§ **REQUIRED ACTION**: Copy every row below word for word, leaving out the pictures.
** DATA PROVIDED follows **
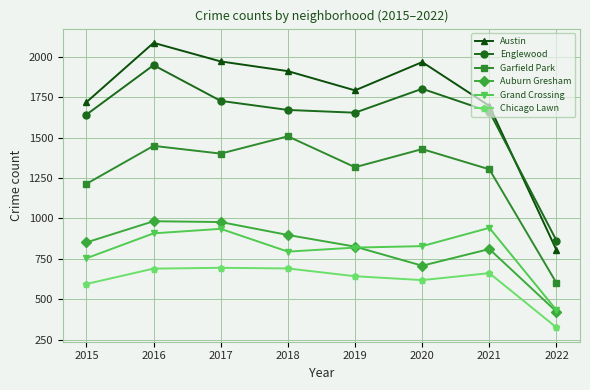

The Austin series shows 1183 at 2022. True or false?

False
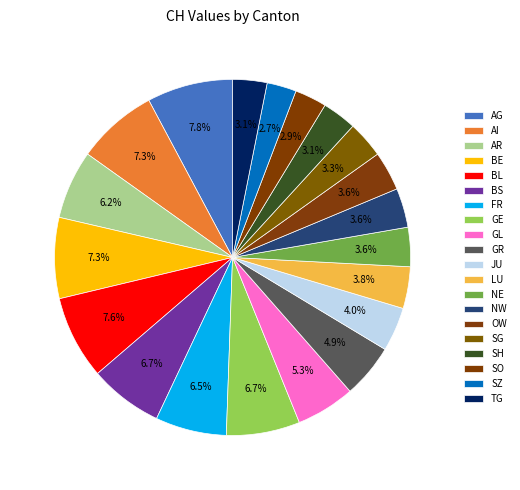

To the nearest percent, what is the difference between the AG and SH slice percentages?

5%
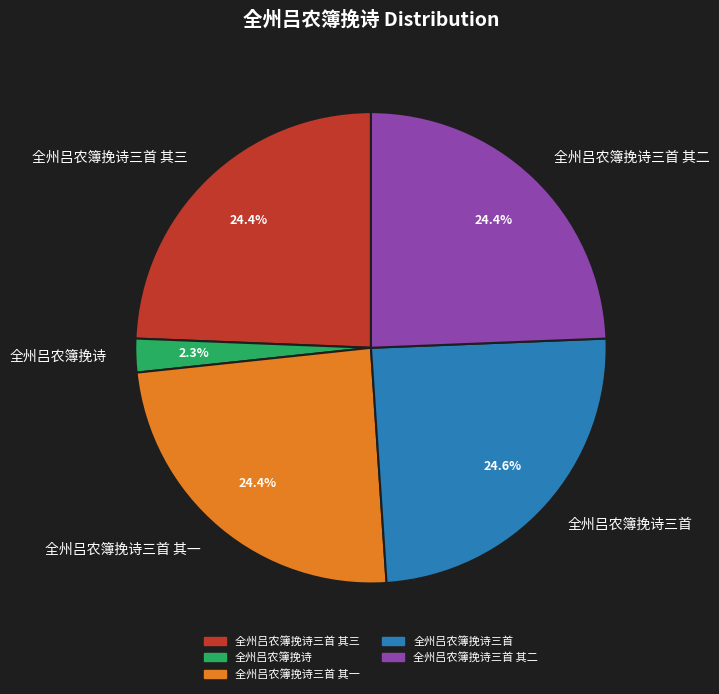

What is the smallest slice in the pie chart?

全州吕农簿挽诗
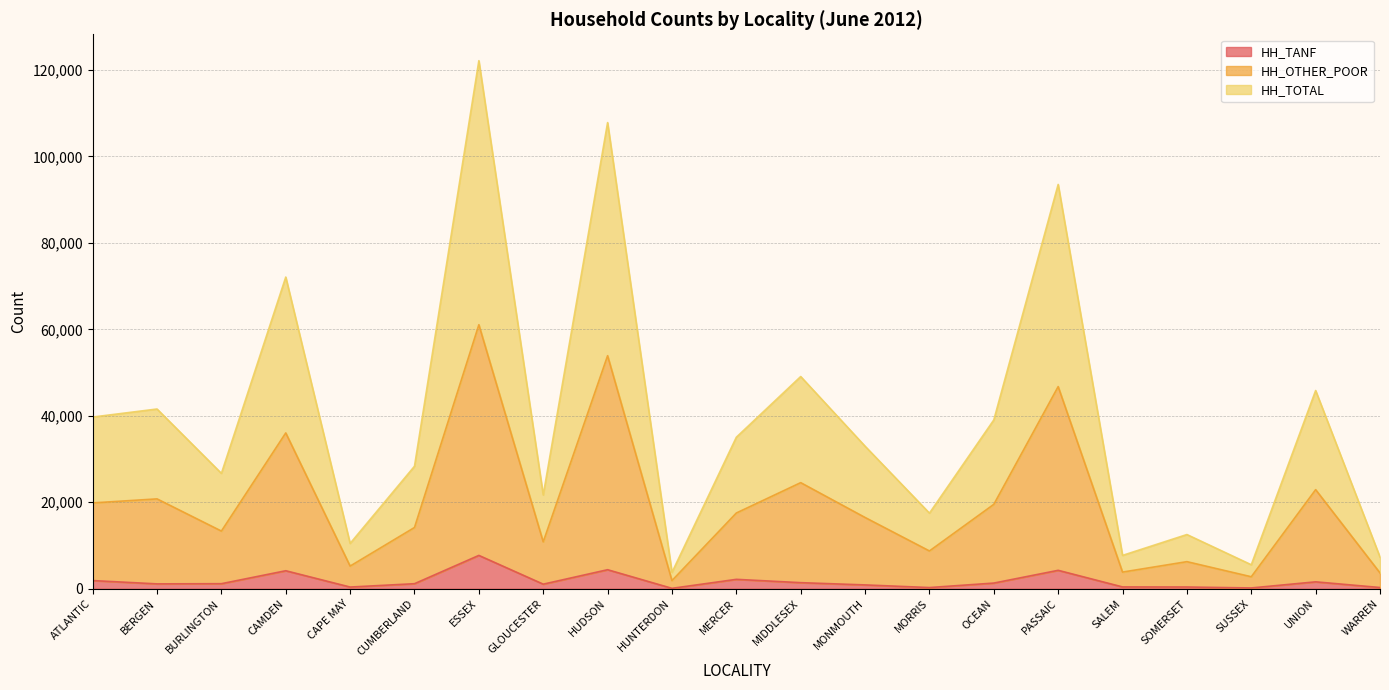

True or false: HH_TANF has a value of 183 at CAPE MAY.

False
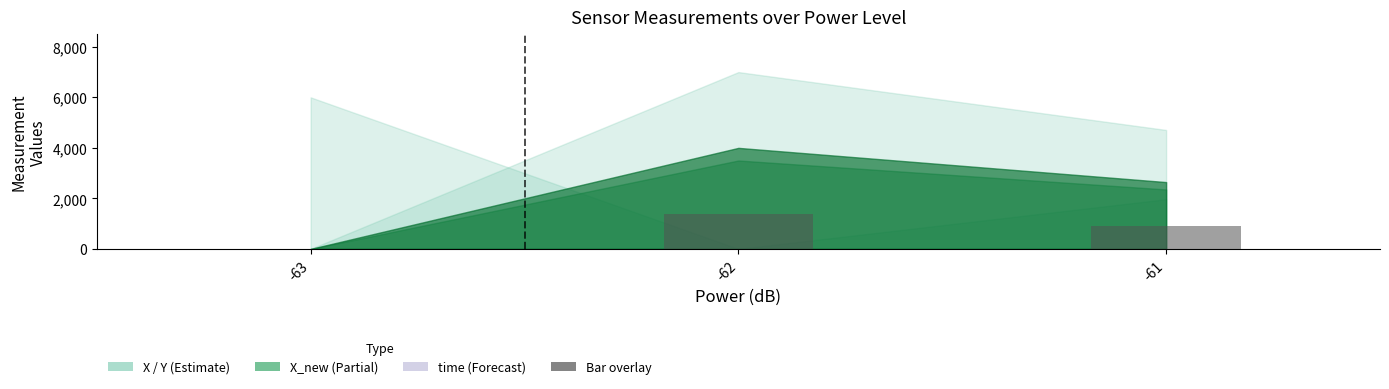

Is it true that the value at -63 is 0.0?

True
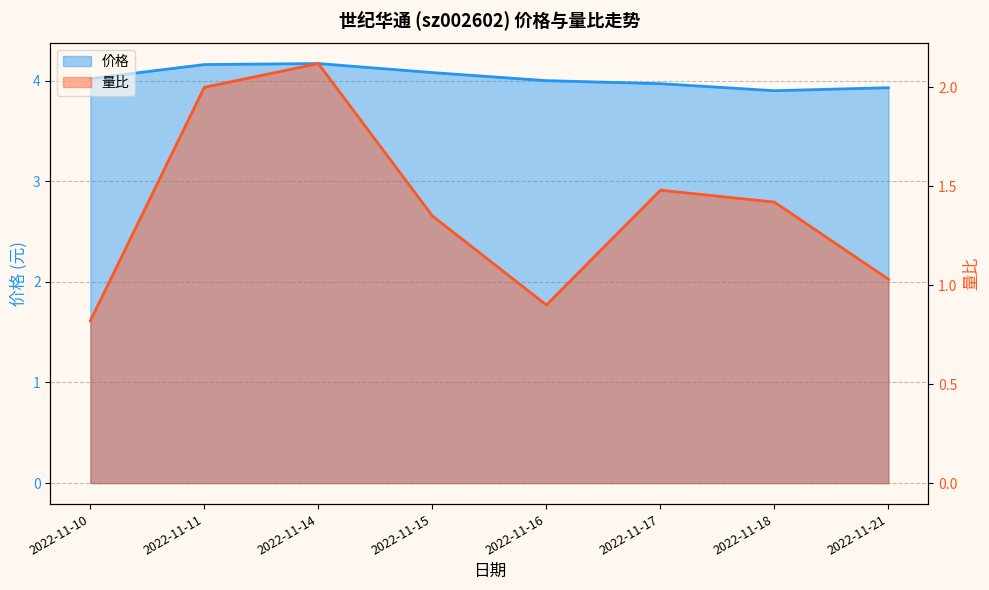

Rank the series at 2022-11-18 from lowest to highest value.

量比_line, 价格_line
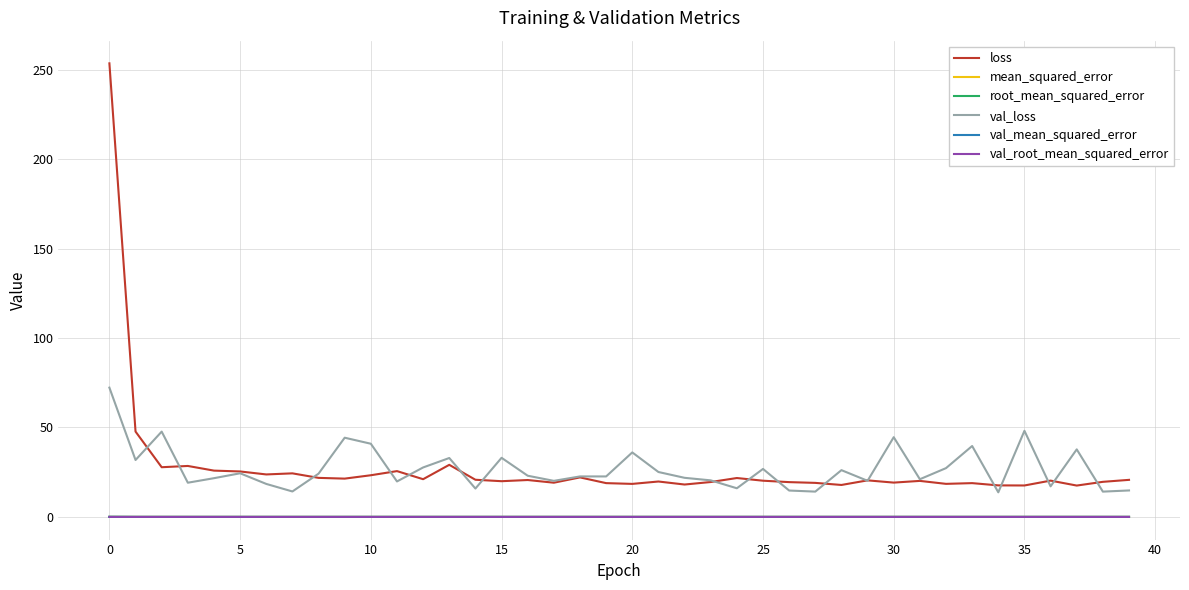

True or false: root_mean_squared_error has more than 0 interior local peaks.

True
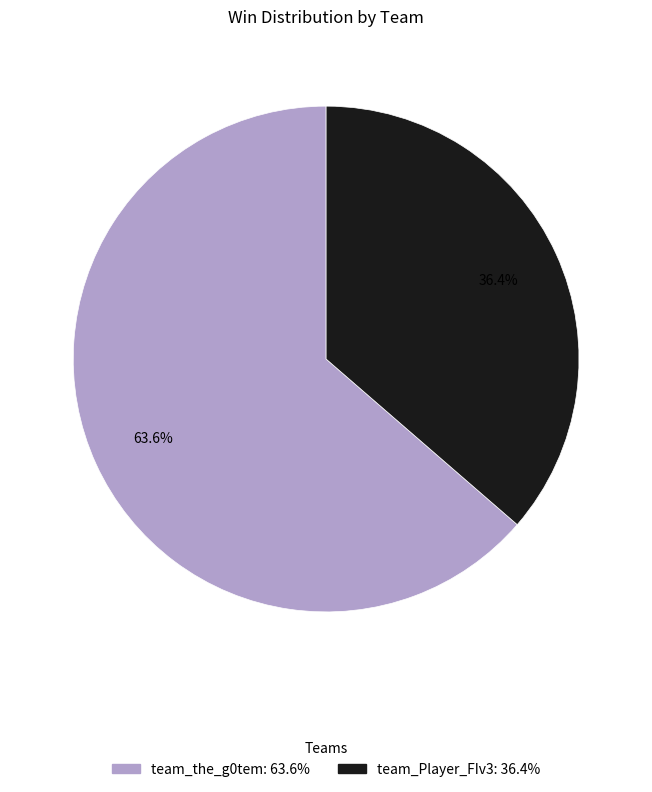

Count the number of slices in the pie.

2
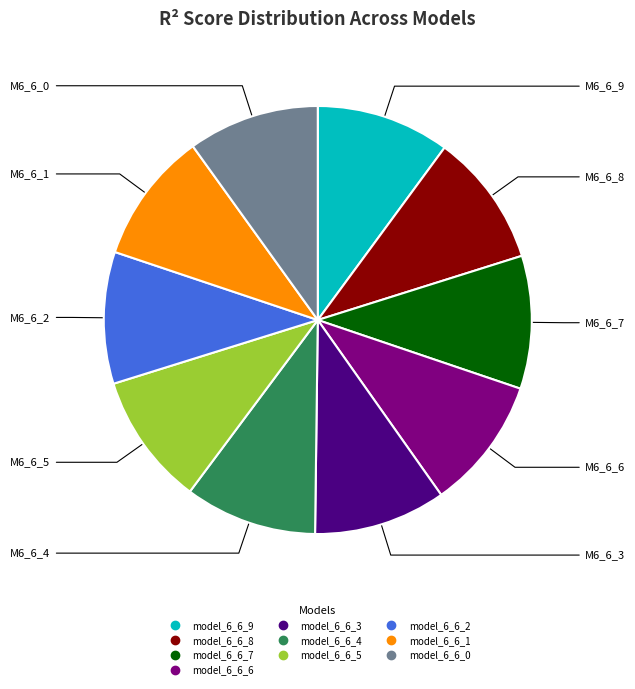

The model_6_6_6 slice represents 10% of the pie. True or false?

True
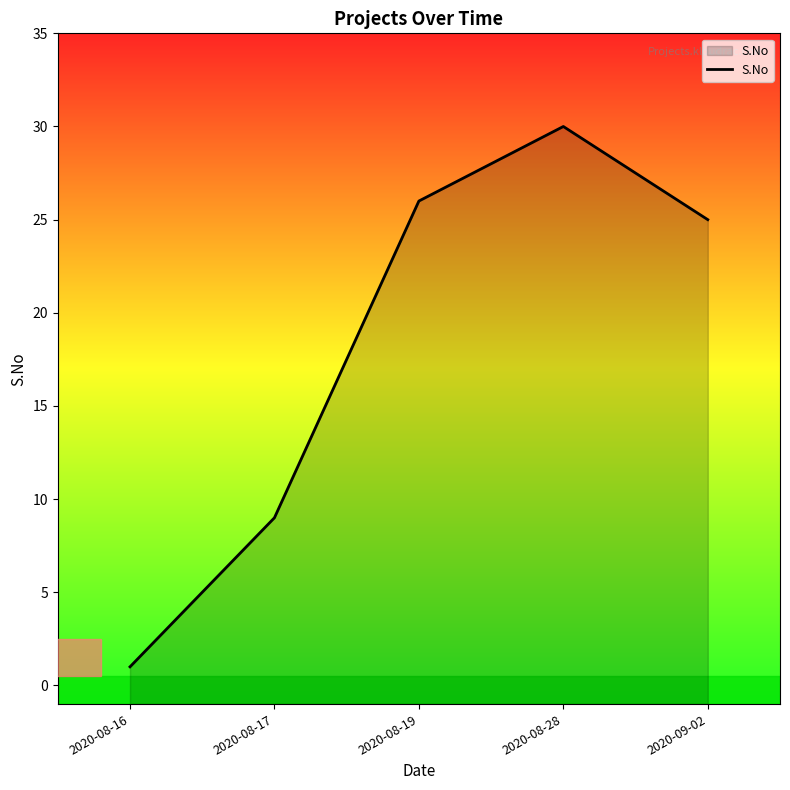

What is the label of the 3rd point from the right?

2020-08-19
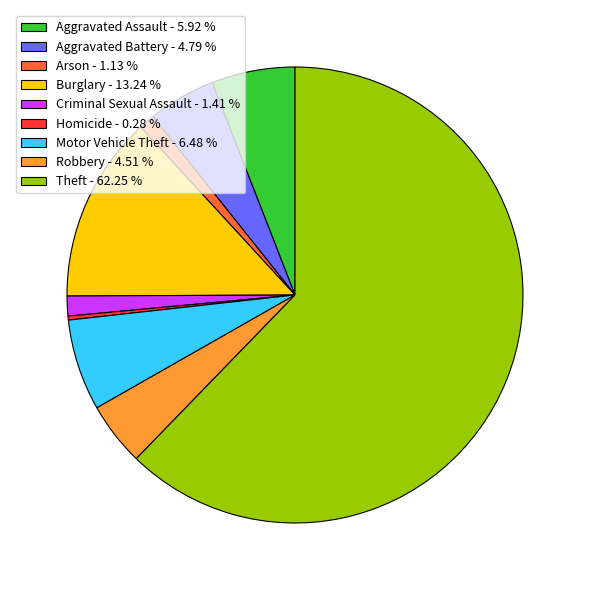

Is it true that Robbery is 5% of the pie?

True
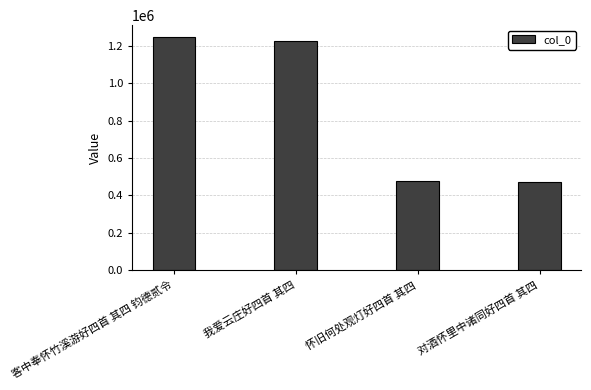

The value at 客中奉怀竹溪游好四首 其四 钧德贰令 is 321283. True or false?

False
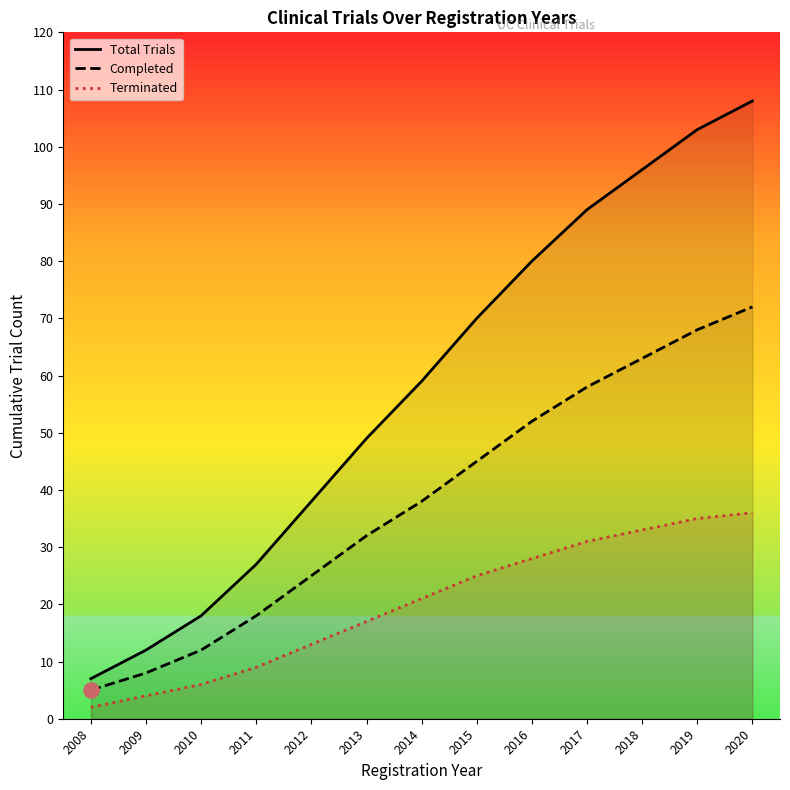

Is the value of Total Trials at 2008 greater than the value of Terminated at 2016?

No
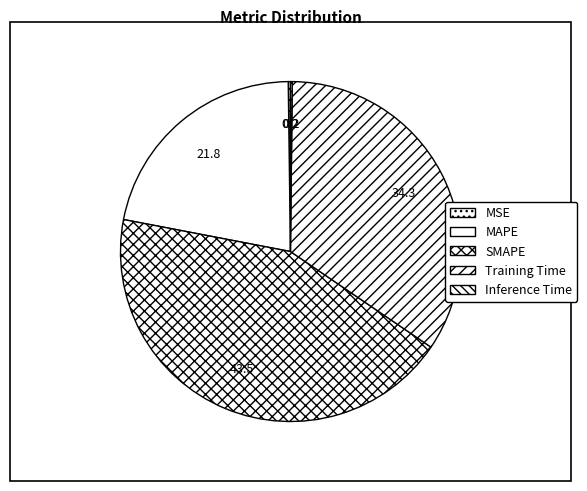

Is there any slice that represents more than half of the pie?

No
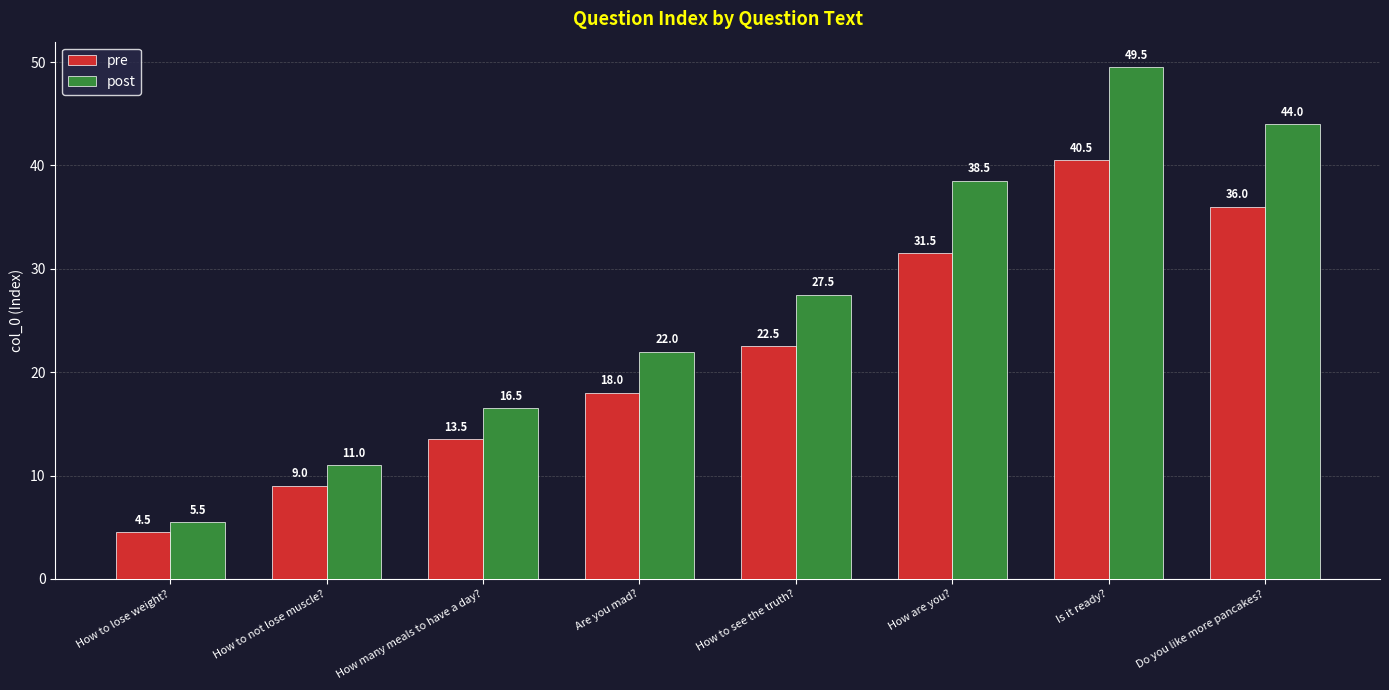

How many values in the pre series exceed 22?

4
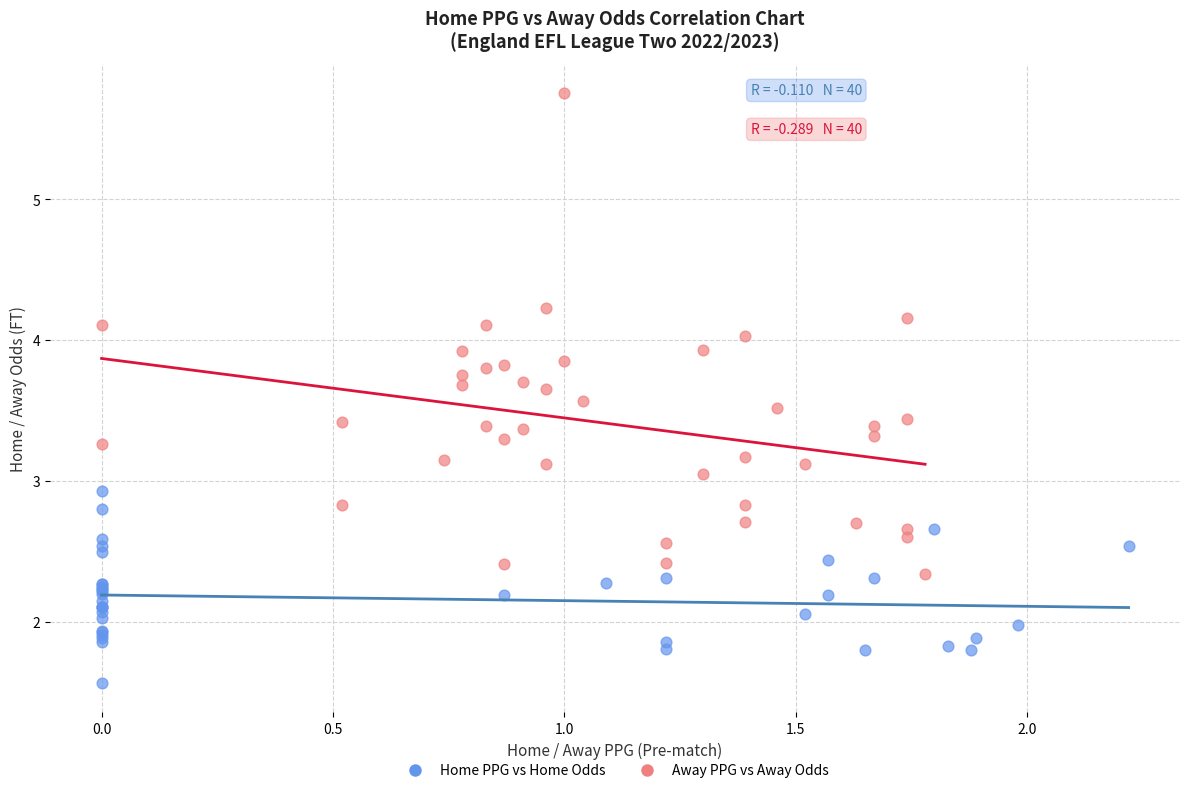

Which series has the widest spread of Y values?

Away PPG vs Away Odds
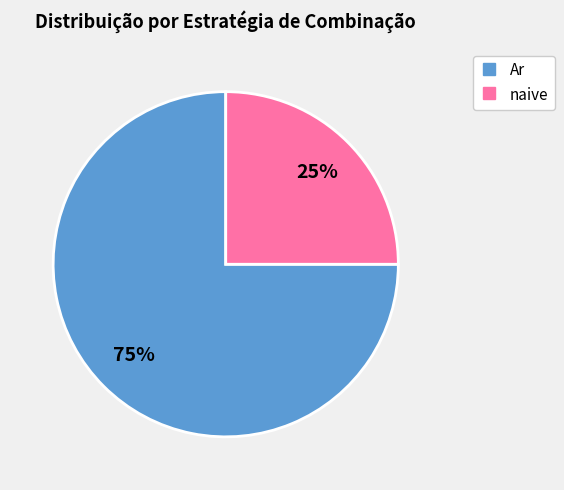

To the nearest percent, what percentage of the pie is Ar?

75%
** End of DATA PROVIDED **
§ **EXERCISE OUTPUT**:
The Austin series shows 1183 at 2022. True or false?

False

To the nearest percent, what is the difference between the AG and SH slice percentages?

5%

What is the smallest slice in the pie chart?

全州吕农簿挽诗

True or false: HH_TANF has a value of 183 at CAPE MAY.

False

Is it true that the value at -63 is 0.0?

True

Rank the series at 2022-11-18 from lowest to highest value.

量比_line, 价格_line

True or false: root_mean_squared_error has more than 0 interior local peaks.

True

Count the number of slices in the pie.

2

The model_6_6_6 slice represents 10% of the pie. True or false?

True

What is the label of the 3rd point from the right?

2020-08-19

Is it true that Robbery is 5% of the pie?

True

The value at 客中奉怀竹溪游好四首 其四 钧德贰令 is 321283. True or false?

False

Is the value of Total Trials at 2008 greater than the value of Terminated at 2016?

No

Is there any slice that represents more than half of the pie?

No

How many values in the pre series exceed 22?

4

Which series has the widest spread of Y values?

Away PPG vs Away Odds

To the nearest percent, what percentage of the pie is Ar?

75%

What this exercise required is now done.